In deze zaak gaat het om een hoger beroep in een kort geding dat is aangespannen door Woningstichting Rochdale tegen twee huurders, [geïntimeerde sub 1] en [geïntimeerde sub 2], wegens de aanwezigheid van een hennepkwekerij in de huurwoning. De kantonrechter had eerder de ontruimingsvordering van Rochdale voorwaardelijk toegewezen, wat betekent dat de huurders de woning mochten behouden zolang zij gedurende een jaar geen inbreuk maakten op de huurovereenkomst. Rochdale is in hoger beroep gegaan, omdat zij van mening is dat de tekortkoming in de nakoming van de huurovereenkomst een onvoorwaardelijke ontbinding rechtvaardigt.

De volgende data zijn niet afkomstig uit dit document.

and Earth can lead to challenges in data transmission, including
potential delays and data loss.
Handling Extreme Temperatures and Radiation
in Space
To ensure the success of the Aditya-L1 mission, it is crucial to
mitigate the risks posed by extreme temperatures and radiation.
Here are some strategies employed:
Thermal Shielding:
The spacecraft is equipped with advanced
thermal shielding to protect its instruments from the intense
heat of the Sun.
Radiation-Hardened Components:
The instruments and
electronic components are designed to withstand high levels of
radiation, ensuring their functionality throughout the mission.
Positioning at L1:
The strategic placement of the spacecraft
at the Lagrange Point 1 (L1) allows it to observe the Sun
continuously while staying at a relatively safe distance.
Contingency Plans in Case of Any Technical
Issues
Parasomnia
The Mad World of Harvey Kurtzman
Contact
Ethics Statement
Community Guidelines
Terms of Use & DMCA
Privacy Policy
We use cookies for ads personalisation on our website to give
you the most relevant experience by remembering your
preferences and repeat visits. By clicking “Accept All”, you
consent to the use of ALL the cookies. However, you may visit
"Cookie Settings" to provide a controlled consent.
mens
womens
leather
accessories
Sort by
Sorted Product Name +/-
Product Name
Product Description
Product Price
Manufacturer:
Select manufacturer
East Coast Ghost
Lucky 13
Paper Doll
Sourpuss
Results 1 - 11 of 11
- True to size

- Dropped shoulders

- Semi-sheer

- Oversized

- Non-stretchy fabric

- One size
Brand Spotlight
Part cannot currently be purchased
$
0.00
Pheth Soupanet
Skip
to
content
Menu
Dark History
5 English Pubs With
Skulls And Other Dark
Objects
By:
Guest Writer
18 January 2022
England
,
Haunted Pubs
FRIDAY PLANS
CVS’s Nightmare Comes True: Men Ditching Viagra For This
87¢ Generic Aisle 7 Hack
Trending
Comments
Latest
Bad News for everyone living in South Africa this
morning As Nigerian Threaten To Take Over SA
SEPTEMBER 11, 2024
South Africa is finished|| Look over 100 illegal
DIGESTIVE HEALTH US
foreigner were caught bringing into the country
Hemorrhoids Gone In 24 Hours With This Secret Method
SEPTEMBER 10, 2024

De feiten zijn als volgt: de huurders huren sinds 29 mei 2002 de woning van Rochdale. In september 2017 heeft de politie een hennepkwekerij aangetroffen in de woning, wat leidde tot de sommaties van Rochdale om de huurovereenkomst op te zeggen. De huurders hebben betoogd dat zij niet op de hoogte waren van de hennepkwekerij, maar het hof oordeelt dat zij tekort zijn geschoten in hun verplichtingen als huurders. Het hof stelt vast dat de aanwezigheid van een professionele hennepkwekerij in de woning een ernstige tekortkoming is die de ontbinding van de huurovereenkomst rechtvaardigt.
Het hof vernietigt het eerdere vonnis van de kantonrechter en wijst de ontruimingsvordering van Rochdale onvoorwaardelijk toe. De huurders worden veroordeeld om de woning binnen twee maanden te ontruimen en worden hoofdelijk in de proceskosten veroordeeld. Het hof benadrukt dat het belang van Rochdale bij een snelle ontruiming groot is, gezien haar beleid tegen hennepteelt en de negatieve impact daarvan op de buurt.